Звёздная пыль в их венах - стр. 22

Он обдумывает это.

– А звездная пыль на нашем подоконнике? – спрашивает он.

Беатрис вспоминает, как ее притащили к королю Чезаре, обвинив в использовании магии. Тогда она все отрицала и даже сама готова была себе поверить. Хотя теперь, конечно, все это предстает перед ней в ином свете. Она вспоминает служанку, которую казнили вместо нее.

Она кивает.

– Это было впервые. Тогда я даже не собирался этого делать. Мне потребовалось какое-то время, чтобы осознать, что у меня есть дар. Когда я говорила тебе, что это была не я, то и сама верила, что говорю правду. Но в этот раз я действовала осознанно.

Она думает о звезде, которой загадала желание. О той, которую она сняла с неба. Из-за нее на одну звезду теперь стало меньше. Еще меньше, добавляет она, если учесть те две, у которых она загадала по ошибке.
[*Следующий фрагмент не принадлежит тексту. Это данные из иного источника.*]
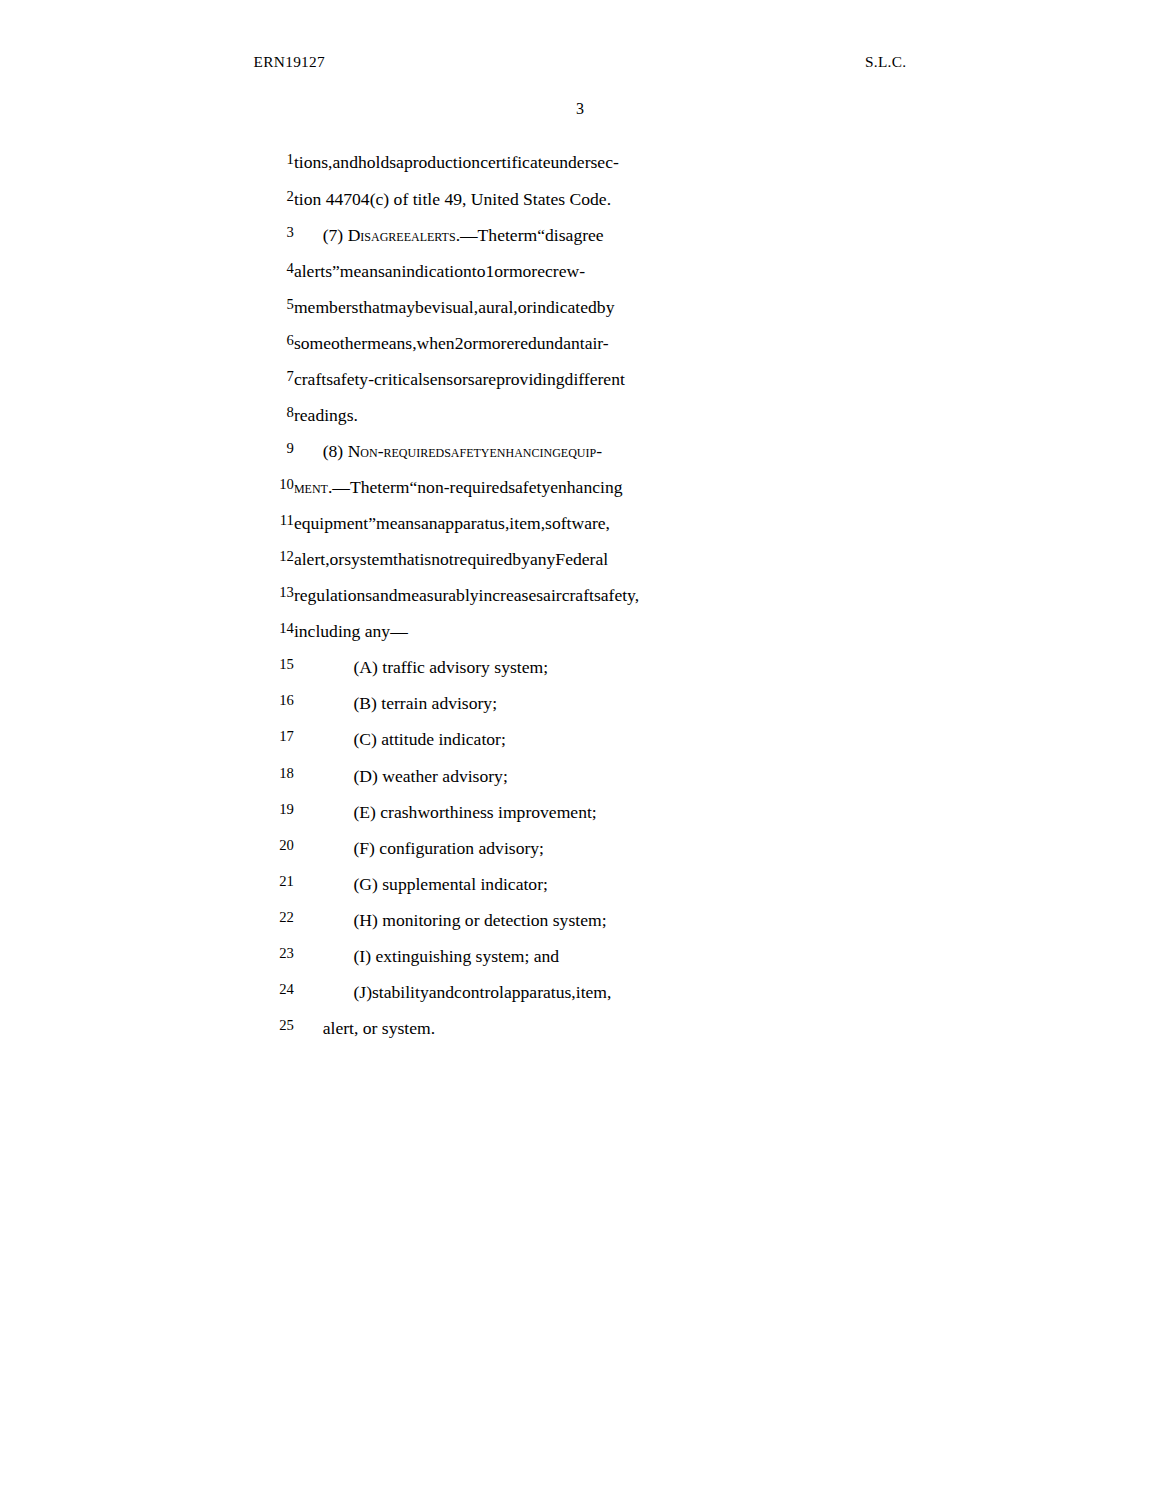ERN19127 S.L.C.
3
| 1 | tions, and holds a production certificate under sec- |
| 2 | tion 44704(c) of title 49, United States Code. |
| 3 | (7) Disagree alerts .—The term “disagree |
| 4 | alerts” means an indication to 1 or more crew- |
| 5 | members that may be visual, aural, or indicated by |
| 6 | some other means, when 2 or more redundant air- |
| 7 | craft safety-critical sensors are providing different |
| 8 | readings. |
| 9 | (8) Non-required safety enhancing equip- |
| 10 | ment .—The term “non-required safety enhancing |
| 11 | equipment” means an apparatus, item, software, |
| 12 | alert, or system that is not required by any Federal |
| 13 | regulations and measurably increases aircraft safety, |
| 14 | including any— |
| 15 | (A) traffic advisory system; |
| 16 | (B) terrain advisory; |
| 17 | (C) attitude indicator; |
| 18 | (D) weather advisory; |
| 19 | (E) crashworthiness improvement; |
| 20 | (F) configuration advisory; |
| 21 | (G) supplemental indicator; |
| 22 | (H) monitoring or detection system; |
| 23 | (I) extinguishing system; and |
| 24 | (J) stability and control apparatus, item, |
| 25 | alert, or system. |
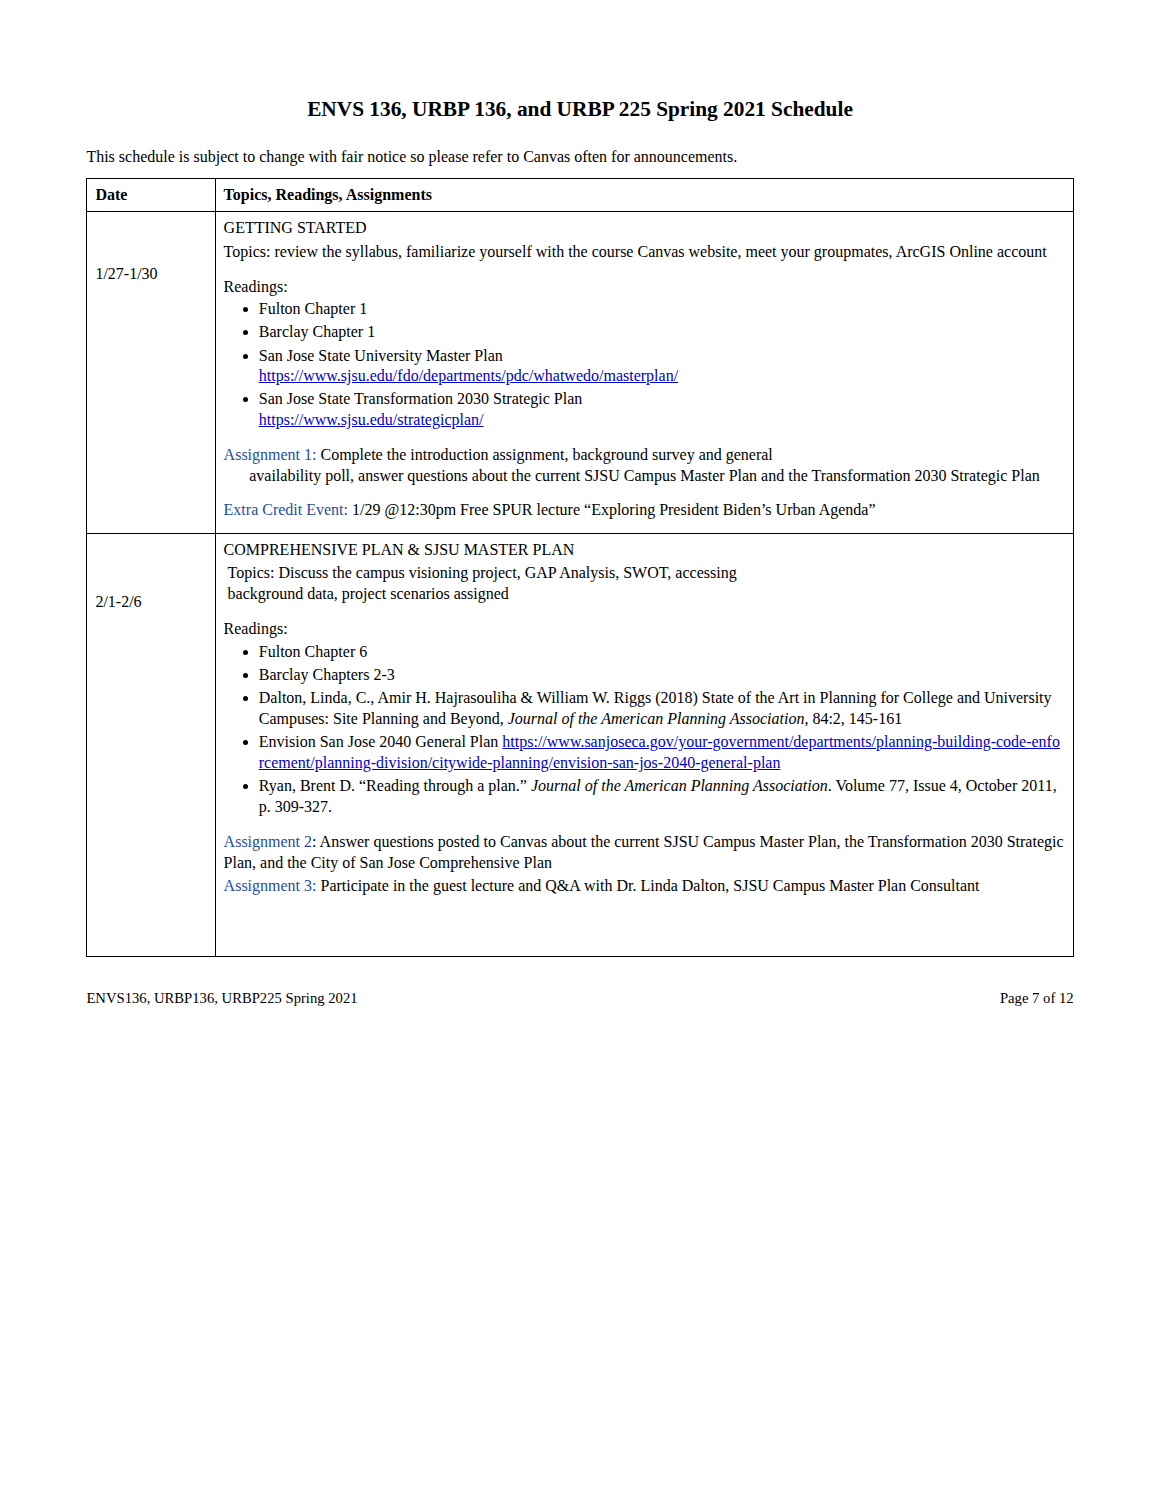ENVS 136, URBP 136, and URBP 225 Spring 2021 Schedule
This schedule is subject to change with fair notice so please refer to Canvas often for announcements.
| Date | Topics, Readings, Assignments |
| --- | --- |
| 1/27-1/30 | GETTING STARTED Topics: review the syllabus, familiarize yourself with the course Canvas website, meet your groupmates, ArcGIS Online account Readings: Fulton Chapter 1 Barclay Chapter 1 San Jose State University Master Plan https://www.sjsu.edu/fdo/departments/pdc/whatwedo/masterplan/ San Jose State Transformation 2030 Strategic Plan https://www.sjsu.edu/strategicplan/ Assignment 1: Complete the introduction assignment, background survey and general availability poll, answer questions about the current SJSU Campus Master Plan and the Transformation 2030 Strategic Plan Extra Credit Event: 1/29 @12:30pm Free SPUR lecture “Exploring President Biden’s Urban Agenda” |
| 2/1-2/6 | COMPREHENSIVE PLAN & SJSU MASTER PLAN Topics: Discuss the campus visioning project, GAP Analysis, SWOT, accessing background data, project scenarios assigned Readings: Fulton Chapter 6 Barclay Chapters 2-3 Dalton, Linda, C., Amir H. Hajrasouliha & William W. Riggs (2018) State of the Art in Planning for College and University Campuses: Site Planning and Beyond, Journal of the American Planning Association , 84:2, 145-161 Envision San Jose 2040 General Plan https://www.sanjoseca.gov/your-government/departments/planning-building-code-enforcement/planning-division/citywide-planning/envision-san-jos-2040-general-plan Ryan, Brent D. “Reading through a plan.” Journal of the American Planning Association . Volume 77, Issue 4, October 2011, p. 309-327. Assignment 2 : Answer questions posted to Canvas about the current SJSU Campus Master Plan, the Transformation 2030 Strategic Plan, and the City of San Jose Comprehensive Plan Assignment 3: Participate in the guest lecture and Q&A with Dr. Linda Dalton, SJSU Campus Master Plan Consultant |
ENVS136, URBP136, URBP225 Spring 2021 Page 7 of 12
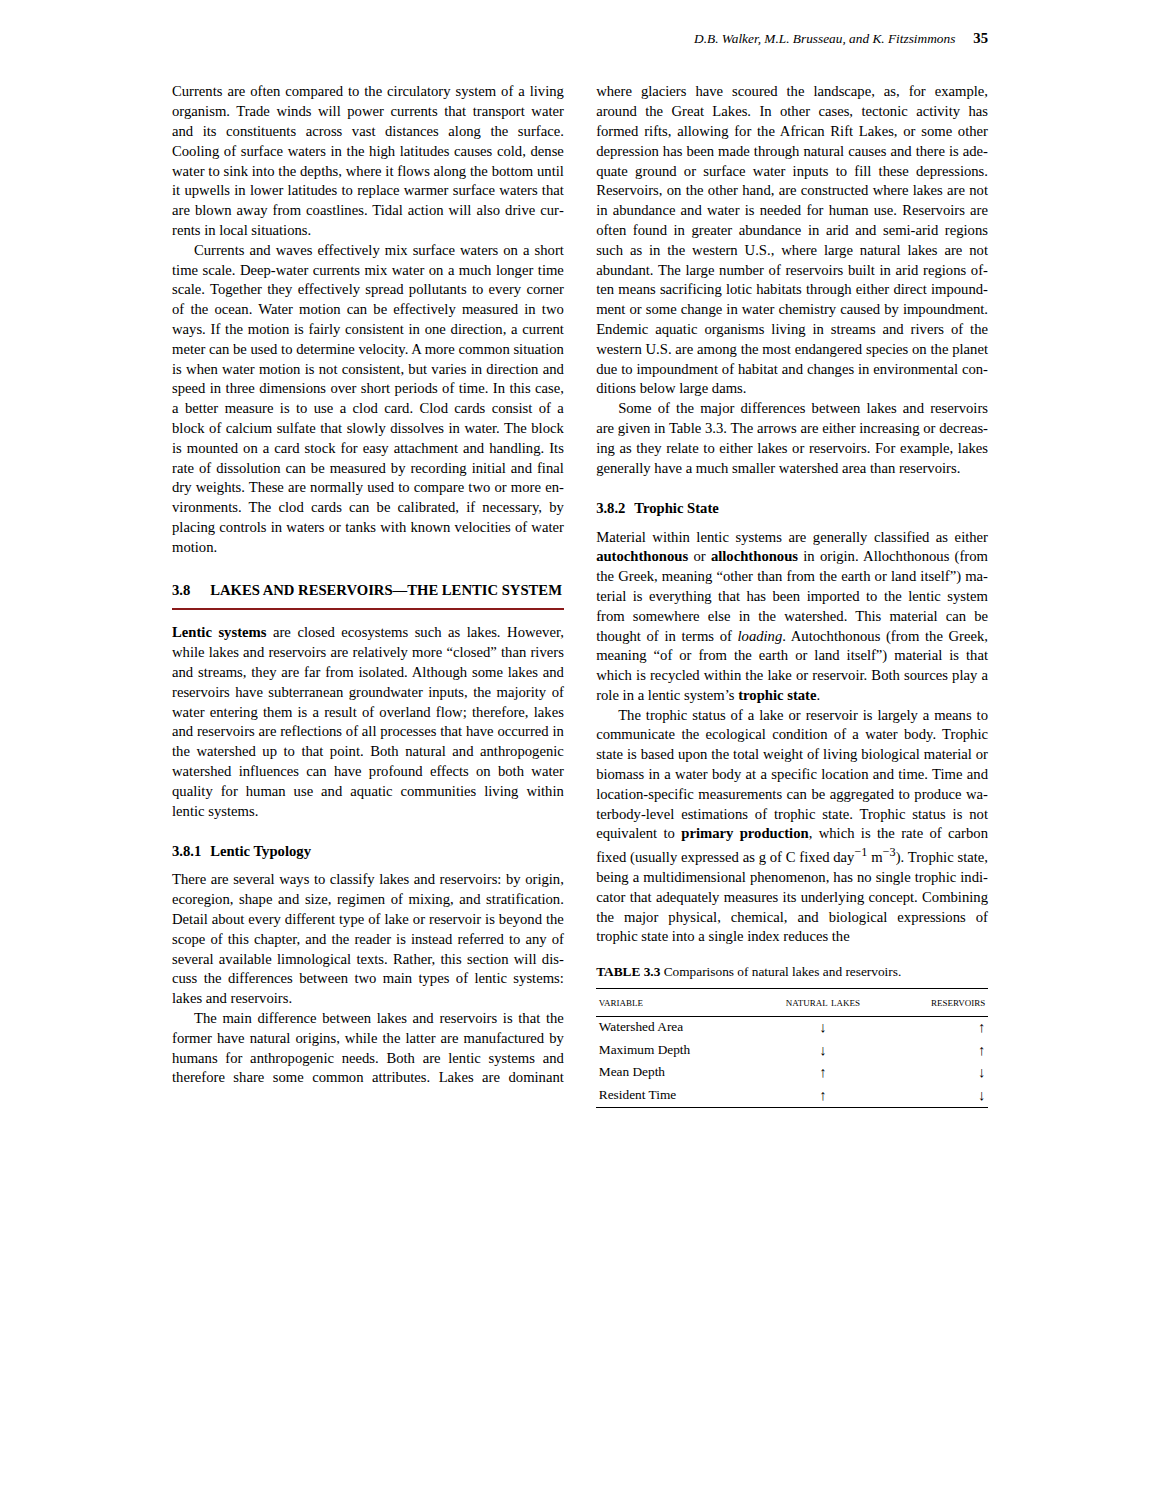D.B. Walker, M.L. Brusseau, and K. Fitzsimmons 35
Currents are often compared to the circulatory system of a living organism. Trade winds will power currents that transport water and its constituents across vast distances along the surface. Cooling of surface waters in the high latitudes causes cold, dense water to sink into the depths, where it flows along the bottom until it upwells in lower latitudes to replace warmer surface waters that are blown away from coastlines. Tidal action will also drive currents in local situations.
Currents and waves effectively mix surface waters on a short time scale. Deep-water currents mix water on a much longer time scale. Together they effectively spread pollutants to every corner of the ocean. Water motion can be effectively measured in two ways. If the motion is fairly consistent in one direction, a current meter can be used to determine velocity. A more common situation is when water motion is not consistent, but varies in direction and speed in three dimensions over short periods of time. In this case, a better measure is to use a clod card. Clod cards consist of a block of calcium sulfate that slowly dissolves in water. The block is mounted on a card stock for easy attachment and handling. Its rate of dissolution can be measured by recording initial and final dry weights. These are normally used to compare two or more environments. The clod cards can be calibrated, if necessary, by placing controls in waters or tanks with known velocities of water motion.
3.8 LAKES AND RESERVOIRS—THE LENTIC SYSTEM
Lentic systems are closed ecosystems such as lakes. However, while lakes and reservoirs are relatively more “closed” than rivers and streams, they are far from isolated. Although some lakes and reservoirs have subterranean groundwater inputs, the majority of water entering them is a result of overland flow; therefore, lakes and reservoirs are reflections of all processes that have occurred in the watershed up to that point. Both natural and anthropogenic watershed influences can have profound effects on both water quality for human use and aquatic communities living within lentic systems.
3.8.1 Lentic Typology
There are several ways to classify lakes and reservoirs: by origin, ecoregion, shape and size, regimen of mixing, and stratification. Detail about every different type of lake or reservoir is beyond the scope of this chapter, and the reader is instead referred to any of several available limnological texts. Rather, this section will discuss the differences between two main types of lentic systems: lakes and reservoirs.
The main difference between lakes and reservoirs is that the former have natural origins, while the latter are manufactured by humans for anthropogenic needs. Both are lentic systems and therefore share some common attributes. Lakes are dominant where glaciers have scoured the landscape, as, for example, around the Great Lakes. In other cases, tectonic activity has formed rifts, allowing for the African Rift Lakes, or some other depression has been made through natural causes and there is adequate ground or surface water inputs to fill these depressions. Reservoirs, on the other hand, are constructed where lakes are not in abundance and water is needed for human use. Reservoirs are often found in greater abundance in arid and semi-arid regions such as in the western U.S., where large natural lakes are not abundant. The large number of reservoirs built in arid regions often means sacrificing lotic habitats through either direct impoundment or some change in water chemistry caused by impoundment. Endemic aquatic organisms living in streams and rivers of the western U.S. are among the most endangered species on the planet due to impoundment of habitat and changes in environmental conditions below large dams.
Some of the major differences between lakes and reservoirs are given in Table 3.3. The arrows are either increasing or decreasing as they relate to either lakes or reservoirs. For example, lakes generally have a much smaller watershed area than reservoirs.
3.8.2 Trophic State
Material within lentic systems are generally classified as either autochthonous or allochthonous in origin. Allochthonous (from the Greek, meaning “other than from the earth or land itself”) material is everything that has been imported to the lentic system from somewhere else in the watershed. This material can be thought of in terms of loading. Autochthonous (from the Greek, meaning “of or from the earth or land itself”) material is that which is recycled within the lake or reservoir. Both sources play a role in a lentic system’s trophic state.
The trophic status of a lake or reservoir is largely a means to communicate the ecological condition of a water body. Trophic state is based upon the total weight of living biological material or biomass in a water body at a specific location and time. Time and location-specific measurements can be aggregated to produce waterbody-level estimations of trophic state. Trophic status is not equivalent to primary production, which is the rate of carbon fixed (usually expressed as g of C fixed day−1 m−3). Trophic state, being a multidimensional phenomenon, has no single trophic indicator that adequately measures its underlying concept. Combining the major physical, chemical, and biological expressions of trophic state into a single index reduces the
TABLE 3.3 Comparisons of natural lakes and reservoirs.
| Variable | Natural Lakes | Reservoirs |
| --- | --- | --- |
| Watershed Area | ↓ | ↑ |
| Maximum Depth | ↓ | ↑ |
| Mean Depth | ↑ | ↓ |
| Resident Time | ↑ | ↓ |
– Это была чрезвычайная ситуация, – говорит она ему и самой себе. – Я должна была это сделать.

Она ожидает, что он осудит ее, но юноша лишь кивает.

– Я рад, что ты сделала это, Триз, – говорит он, прежде чем взглянуть на закрытую дверь за его спиной, а затем снова на нее. – А эмпирей? Найджелус? Ему можно доверять?

– Звезды! Нет, – говорит Беатрис с усмешкой. – Он был комнатной собачкой моей матери еще до моего рождения, и я, конечно, ни капли ему не верю.

Она рассказывает ему про смерть Софронии и про слова Найджелуса о том, что это все было спланировано императрицей, которая собиралась убить и саму Беатрис.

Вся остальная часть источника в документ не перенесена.